Data for analysis section start
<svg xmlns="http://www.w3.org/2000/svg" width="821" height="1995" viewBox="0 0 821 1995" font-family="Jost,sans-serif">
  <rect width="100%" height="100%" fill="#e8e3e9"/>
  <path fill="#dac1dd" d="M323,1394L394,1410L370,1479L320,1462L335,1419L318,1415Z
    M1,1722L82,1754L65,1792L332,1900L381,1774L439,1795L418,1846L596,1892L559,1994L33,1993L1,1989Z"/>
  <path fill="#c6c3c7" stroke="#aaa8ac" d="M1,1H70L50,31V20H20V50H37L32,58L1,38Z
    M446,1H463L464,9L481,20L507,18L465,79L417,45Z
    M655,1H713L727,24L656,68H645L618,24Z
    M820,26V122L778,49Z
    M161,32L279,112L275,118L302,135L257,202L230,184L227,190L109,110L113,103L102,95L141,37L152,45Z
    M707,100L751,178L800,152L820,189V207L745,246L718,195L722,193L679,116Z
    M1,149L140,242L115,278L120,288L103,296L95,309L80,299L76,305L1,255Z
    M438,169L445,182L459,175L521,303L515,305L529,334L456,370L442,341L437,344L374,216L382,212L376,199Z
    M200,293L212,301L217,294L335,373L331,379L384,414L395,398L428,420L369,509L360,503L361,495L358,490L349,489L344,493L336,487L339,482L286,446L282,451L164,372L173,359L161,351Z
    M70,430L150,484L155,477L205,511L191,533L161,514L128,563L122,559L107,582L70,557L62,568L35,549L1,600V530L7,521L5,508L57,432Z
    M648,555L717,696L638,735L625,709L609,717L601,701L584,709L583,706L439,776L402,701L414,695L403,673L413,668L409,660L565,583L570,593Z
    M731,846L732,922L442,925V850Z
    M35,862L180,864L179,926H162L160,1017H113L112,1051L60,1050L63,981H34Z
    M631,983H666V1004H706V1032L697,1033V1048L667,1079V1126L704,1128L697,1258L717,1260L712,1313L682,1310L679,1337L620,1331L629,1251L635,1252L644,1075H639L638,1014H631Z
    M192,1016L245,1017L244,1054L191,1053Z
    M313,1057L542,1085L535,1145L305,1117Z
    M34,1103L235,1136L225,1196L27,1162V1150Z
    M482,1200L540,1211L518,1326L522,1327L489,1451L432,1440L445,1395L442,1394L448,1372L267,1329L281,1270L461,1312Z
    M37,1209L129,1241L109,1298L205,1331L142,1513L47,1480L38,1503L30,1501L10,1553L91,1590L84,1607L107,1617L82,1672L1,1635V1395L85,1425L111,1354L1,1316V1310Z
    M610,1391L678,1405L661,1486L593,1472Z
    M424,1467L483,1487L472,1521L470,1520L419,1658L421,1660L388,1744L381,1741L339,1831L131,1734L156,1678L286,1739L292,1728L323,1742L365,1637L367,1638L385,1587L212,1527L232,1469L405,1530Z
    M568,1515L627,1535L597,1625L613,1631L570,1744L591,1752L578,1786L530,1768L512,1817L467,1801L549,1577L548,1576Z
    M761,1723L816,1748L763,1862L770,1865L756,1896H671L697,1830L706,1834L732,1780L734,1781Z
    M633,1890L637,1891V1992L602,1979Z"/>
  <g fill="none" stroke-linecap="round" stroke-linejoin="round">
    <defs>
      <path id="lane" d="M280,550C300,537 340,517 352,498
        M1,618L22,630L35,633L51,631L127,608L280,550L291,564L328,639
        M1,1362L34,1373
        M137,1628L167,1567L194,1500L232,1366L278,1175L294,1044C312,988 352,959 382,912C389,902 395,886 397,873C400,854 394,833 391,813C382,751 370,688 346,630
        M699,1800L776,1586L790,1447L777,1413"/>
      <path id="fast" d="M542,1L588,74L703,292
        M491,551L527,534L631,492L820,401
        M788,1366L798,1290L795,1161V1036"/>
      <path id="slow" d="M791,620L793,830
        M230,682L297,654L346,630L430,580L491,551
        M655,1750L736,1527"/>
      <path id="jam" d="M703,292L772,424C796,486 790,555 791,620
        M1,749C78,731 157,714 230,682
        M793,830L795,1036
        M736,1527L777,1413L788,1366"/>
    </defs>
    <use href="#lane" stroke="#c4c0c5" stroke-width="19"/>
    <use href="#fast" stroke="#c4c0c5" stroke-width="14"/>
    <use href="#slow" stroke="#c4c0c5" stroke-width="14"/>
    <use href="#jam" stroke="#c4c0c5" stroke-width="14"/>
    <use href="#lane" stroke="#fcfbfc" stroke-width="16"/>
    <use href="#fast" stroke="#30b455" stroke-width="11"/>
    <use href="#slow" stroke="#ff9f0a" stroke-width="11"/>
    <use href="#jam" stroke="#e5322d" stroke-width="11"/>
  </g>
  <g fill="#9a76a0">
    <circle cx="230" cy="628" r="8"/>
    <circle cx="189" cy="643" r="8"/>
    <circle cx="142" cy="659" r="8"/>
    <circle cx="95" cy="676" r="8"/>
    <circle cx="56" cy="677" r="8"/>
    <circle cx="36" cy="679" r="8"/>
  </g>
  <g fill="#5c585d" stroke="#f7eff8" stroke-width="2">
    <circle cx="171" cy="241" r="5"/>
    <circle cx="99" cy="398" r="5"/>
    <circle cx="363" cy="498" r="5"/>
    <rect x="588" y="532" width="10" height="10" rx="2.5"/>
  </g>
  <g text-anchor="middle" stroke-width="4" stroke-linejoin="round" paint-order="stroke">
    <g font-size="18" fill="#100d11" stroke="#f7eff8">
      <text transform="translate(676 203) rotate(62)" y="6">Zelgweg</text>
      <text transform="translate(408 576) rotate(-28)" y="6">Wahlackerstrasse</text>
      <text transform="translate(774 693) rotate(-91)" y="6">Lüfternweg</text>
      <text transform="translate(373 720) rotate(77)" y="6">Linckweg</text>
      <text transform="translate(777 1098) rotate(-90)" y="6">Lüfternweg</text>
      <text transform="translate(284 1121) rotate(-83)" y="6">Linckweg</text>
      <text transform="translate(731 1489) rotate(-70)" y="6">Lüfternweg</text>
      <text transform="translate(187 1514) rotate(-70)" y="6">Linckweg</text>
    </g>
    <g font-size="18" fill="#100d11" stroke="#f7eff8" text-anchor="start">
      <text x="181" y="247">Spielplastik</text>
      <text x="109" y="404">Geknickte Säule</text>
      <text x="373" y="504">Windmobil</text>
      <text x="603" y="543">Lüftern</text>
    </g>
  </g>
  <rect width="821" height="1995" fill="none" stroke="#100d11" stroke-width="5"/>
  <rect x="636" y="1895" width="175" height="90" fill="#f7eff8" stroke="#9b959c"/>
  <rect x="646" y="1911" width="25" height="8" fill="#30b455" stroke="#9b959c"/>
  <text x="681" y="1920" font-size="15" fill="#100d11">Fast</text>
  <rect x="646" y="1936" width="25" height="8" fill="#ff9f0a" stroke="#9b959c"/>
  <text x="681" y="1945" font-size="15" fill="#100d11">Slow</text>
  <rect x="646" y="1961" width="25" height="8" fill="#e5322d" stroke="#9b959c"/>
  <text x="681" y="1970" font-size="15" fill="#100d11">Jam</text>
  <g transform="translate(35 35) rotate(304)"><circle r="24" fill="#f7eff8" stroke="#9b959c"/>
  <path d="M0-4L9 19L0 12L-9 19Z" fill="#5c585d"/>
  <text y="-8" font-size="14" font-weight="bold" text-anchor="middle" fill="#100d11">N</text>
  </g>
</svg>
Data for analysis section end
**Task statement**
The records above need to be output again, verbatim.

**Result**
<svg xmlns="http://www.w3.org/2000/svg" width="821" height="1995" viewBox="0 0 821 1995" font-family="Jost,sans-serif">
  <rect width="100%" height="100%" fill="#e8e3e9"/>
  <path fill="#dac1dd" d="M323,1394L394,1410L370,1479L320,1462L335,1419L318,1415Z
    M1,1722L82,1754L65,1792L332,1900L381,1774L439,1795L418,1846L596,1892L559,1994L33,1993L1,1989Z"/>
  <path fill="#c6c3c7" stroke="#aaa8ac" d="M1,1H70L50,31V20H20V50H37L32,58L1,38Z
    M446,1H463L464,9L481,20L507,18L465,79L417,45Z
    M655,1H713L727,24L656,68H645L618,24Z
    M820,26V122L778,49Z
    M161,32L279,112L275,118L302,135L257,202L230,184L227,190L109,110L113,103L102,95L141,37L152,45Z
    M707,100L751,178L800,152L820,189V207L745,246L718,195L722,193L679,116Z
    M1,149L140,242L115,278L120,288L103,296L95,309L80,299L76,305L1,255Z
    M438,169L445,182L459,175L521,303L515,305L529,334L456,370L442,341L437,344L374,216L382,212L376,199Z
    M200,293L212,301L217,294L335,373L331,379L384,414L395,398L428,420L369,509L360,503L361,495L358,490L349,489L344,493L336,487L339,482L286,446L282,451L164,372L173,359L161,351Z
    M70,430L150,484L155,477L205,511L191,533L161,514L128,563L122,559L107,582L70,557L62,568L35,549L1,600V530L7,521L5,508L57,432Z
    M648,555L717,696L638,735L625,709L609,717L601,701L584,709L583,706L439,776L402,701L414,695L403,673L413,668L409,660L565,583L570,593Z
    M731,846L732,922L442,925V850Z
    M35,862L180,864L179,926H162L160,1017H113L112,1051L60,1050L63,981H34Z
    M631,983H666V1004H706V1032L697,1033V1048L667,1079V1126L704,1128L697,1258L717,1260L712,1313L682,1310L679,1337L620,1331L629,1251L635,1252L644,1075H639L638,1014H631Z
    M192,1016L245,1017L244,1054L191,1053Z
    M313,1057L542,1085L535,1145L305,1117Z
    M34,1103L235,1136L225,1196L27,1162V1150Z
    M482,1200L540,1211L518,1326L522,1327L489,1451L432,1440L445,1395L442,1394L448,1372L267,1329L281,1270L461,1312Z
    M37,1209L129,1241L109,1298L205,1331L142,1513L47,1480L38,1503L30,1501L10,1553L91,1590L84,1607L107,1617L82,1672L1,1635V1395L85,1425L111,1354L1,1316V1310Z
    M610,1391L678,1405L661,1486L593,1472Z
    M424,1467L483,1487L472,1521L470,1520L419,1658L421,1660L388,1744L381,1741L339,1831L131,1734L156,1678L286,1739L292,1728L323,1742L365,1637L367,1638L385,1587L212,1527L232,1469L405,1530Z
    M568,1515L627,1535L597,1625L613,1631L570,1744L591,1752L578,1786L530,1768L512,1817L467,1801L549,1577L548,1576Z
    M761,1723L816,1748L763,1862L770,1865L756,1896H671L697,1830L706,1834L732,1780L734,1781Z
    M633,1890L637,1891V1992L602,1979Z"/>
  <g fill="none" stroke-linecap="round" stroke-linejoin="round">
    <defs>
      <path id="lane" d="M280,550C300,537 340,517 352,498
        M1,618L22,630L35,633L51,631L127,608L280,550L291,564L328,639
        M1,1362L34,1373
        M137,1628L167,1567L194,1500L232,1366L278,1175L294,1044C312,988 352,959 382,912C389,902 395,886 397,873C400,854 394,833 391,813C382,751 370,688 346,630
        M699,1800L776,1586L790,1447L777,1413"/>
      <path id="fast" d="M542,1L588,74L703,292
        M491,551L527,534L631,492L820,401
        M788,1366L798,1290L795,1161V1036"/>
      <path id="slow" d="M791,620L793,830
        M230,682L297,654L346,630L430,580L491,551
        M655,1750L736,1527"/>
      <path id="jam" d="M703,292L772,424C796,486 790,555 791,620
        M1,749C78,731 157,714 230,682
        M793,830L795,1036
        M736,1527L777,1413L788,1366"/>
    </defs>
    <use href="#lane" stroke="#c4c0c5" stroke-width="19"/>
    <use href="#fast" stroke="#c4c0c5" stroke-width="14"/>
    <use href="#slow" stroke="#c4c0c5" stroke-width="14"/>
    <use href="#jam" stroke="#c4c0c5" stroke-width="14"/>
    <use href="#lane" stroke="#fcfbfc" stroke-width="16"/>
    <use href="#fast" stroke="#30b455" stroke-width="11"/>
    <use href="#slow" stroke="#ff9f0a" stroke-width="11"/>
    <use href="#jam" stroke="#e5322d" stroke-width="11"/>
  </g>
  <g fill="#9a76a0">
    <circle cx="230" cy="628" r="8"/>
    <circle cx="189" cy="643" r="8"/>
    <circle cx="142" cy="659" r="8"/>
    <circle cx="95" cy="676" r="8"/>
    <circle cx="56" cy="677" r="8"/>
    <circle cx="36" cy="679" r="8"/>
  </g>
  <g fill="#5c585d" stroke="#f7eff8" stroke-width="2">
    <circle cx="171" cy="241" r="5"/>
    <circle cx="99" cy="398" r="5"/>
    <circle cx="363" cy="498" r="5"/>
    <rect x="588" y="532" width="10" height="10" rx="2.5"/>
  </g>
  <g text-anchor="middle" stroke-width="4" stroke-linejoin="round" paint-order="stroke">
    <g font-size="18" fill="#100d11" stroke="#f7eff8">
      <text transform="translate(676 203) rotate(62)" y="6">Zelgweg</text>
      <text transform="translate(408 576) rotate(-28)" y="6">Wahlackerstrasse</text>
      <text transform="translate(774 693) rotate(-91)" y="6">Lüfternweg</text>
      <text transform="translate(373 720) rotate(77)" y="6">Linckweg</text>
      <text transform="translate(777 1098) rotate(-90)" y="6">Lüfternweg</text>
      <text transform="translate(284 1121) rotate(-83)" y="6">Linckweg</text>
      <text transform="translate(731 1489) rotate(-70)" y="6">Lüfternweg</text>
      <text transform="translate(187 1514) rotate(-70)" y="6">Linckweg</text>
    </g>
    <g font-size="18" fill="#100d11" stroke="#f7eff8" text-anchor="start">
      <text x="181" y="247">Spielplastik</text>
      <text x="109" y="404">Geknickte Säule</text>
      <text x="373" y="504">Windmobil</text>
      <text x="603" y="543">Lüftern</text>
    </g>
  </g>
  <rect width="821" height="1995" fill="none" stroke="#100d11" stroke-width="5"/>
  <rect x="636" y="1895" width="175" height="90" fill="#f7eff8" stroke="#9b959c"/>
  <rect x="646" y="1911" width="25" height="8" fill="#30b455" stroke="#9b959c"/>
  <text x="681" y="1920" font-size="15" fill="#100d11">Fast</text>
  <rect x="646" y="1936" width="25" height="8" fill="#ff9f0a" stroke="#9b959c"/>
  <text x="681" y="1945" font-size="15" fill="#100d11">Slow</text>
  <rect x="646" y="1961" width="25" height="8" fill="#e5322d" stroke="#9b959c"/>
  <text x="681" y="1970" font-size="15" fill="#100d11">Jam</text>
  <g transform="translate(35 35) rotate(304)"><circle r="24" fill="#f7eff8" stroke="#9b959c"/>
  <path d="M0-4L9 19L0 12L-9 19Z" fill="#5c585d"/>
  <text y="-8" font-size="14" font-weight="bold" text-anchor="middle" fill="#100d11">N</text>
  </g>
</svg>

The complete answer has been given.